## Records for the task
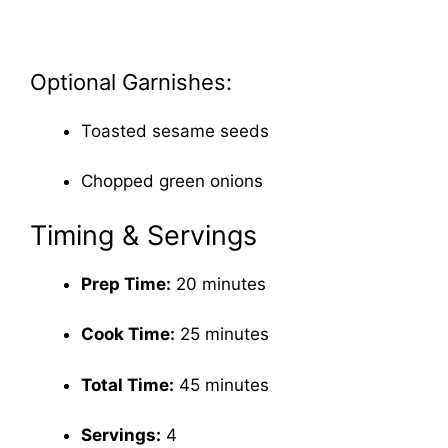
Optional Garnishes:
Toasted sesame seeds
Chopped green onions
Timing & Servings
Prep Time:
20 minutes
Cook Time:
25 minutes
Total Time:
45 minutes
Servings:
4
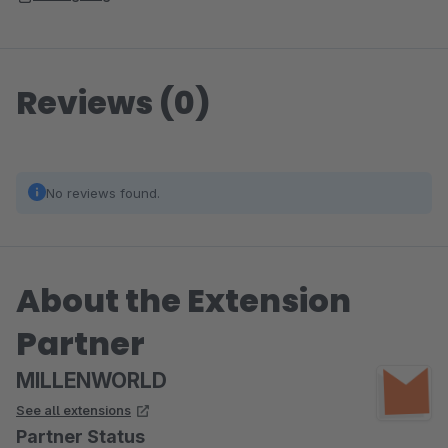
Reviews (0)
No reviews found.
About the Extension
Partner
MILLENWORLD
See all extensions
Partner Status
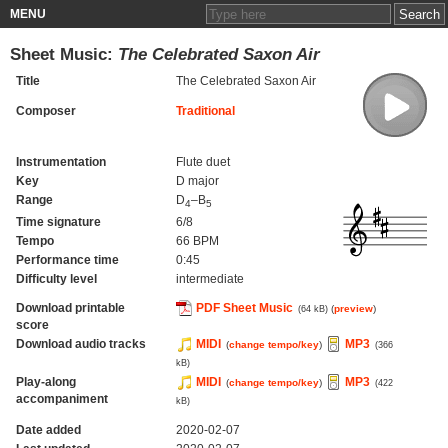
MENU
Sheet Music:
The Celebrated Saxon Air
Title
The Celebrated Saxon Air
Composer
Traditional
Instrumentation
Flute duet
Key
D major
Range
D
–B
4
5
Time signature
6/8
Tempo
66 BPM
Performance time
0:45
Difficulty level
intermediate
Download printable
PDF Sheet Music
(
preview
)
(64 kB)
score
Download audio tracks
MIDI
MP3
(
change tempo/key
)
(366
kB)
Play-along
MIDI
MP3
(
change tempo/key
)
(422
accompaniment
kB)
Date added
2020-02-07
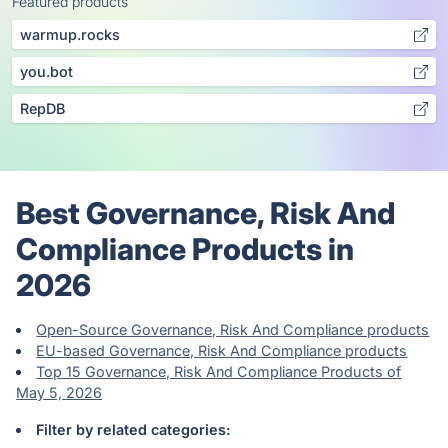
Featured products
warmup.rocks
you.bot
RepDB
Best Governance, Risk And
Compliance Products in
2026
Open-Source Governance, Risk And Compliance products
EU-based Governance, Risk And Compliance products
Top 15 Governance, Risk And Compliance Products of
May 5, 2026
Filter by related categories:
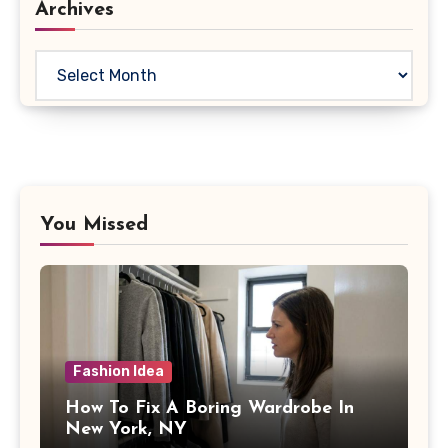
Archives
Archives
You Missed
Fashion Idea
How To Fix A Boring Wardrobe In
New York, NY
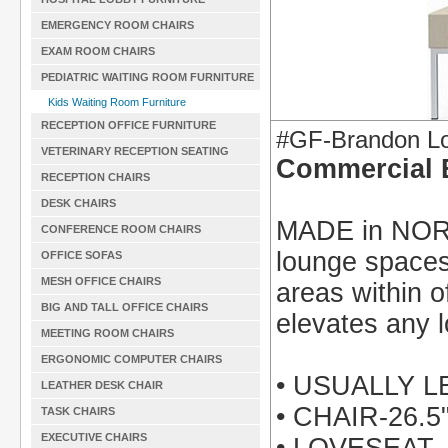
EMERGENCY ROOM CHAIRS
EXAM ROOM CHAIRS
PEDIATRIC WAITING ROOM FURNITURE
Kids Waiting Room Furniture
RECEPTION OFFICE FURNITURE
#GF-Brandon Lo
VETERINARY RECEPTION SEATING
Commercial 
RECEPTION CHAIRS
DESK CHAIRS
MADE in NORT
CONFERENCE ROOM CHAIRS
lounge spaces
OFFICE SOFAS
MESH OFFICE CHAIRS
areas within of
BIG AND TALL OFFICE CHAIRS
elevates any 
MEETING ROOM CHAIRS
ERGONOMIC COMPUTER CHAIRS
• USUALLY 
LEATHER DESK CHAIR
• CHAIR-26.
TASK CHAIRS
EXECUTIVE CHAIRS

## Description of the task
Wherever a line of the entries holds the string "RECEPTION", copy that line.

## Final answer
RECEPTION OFFICE FURNITURE
VETERINARY RECEPTION SEATING
RECEPTION CHAIRS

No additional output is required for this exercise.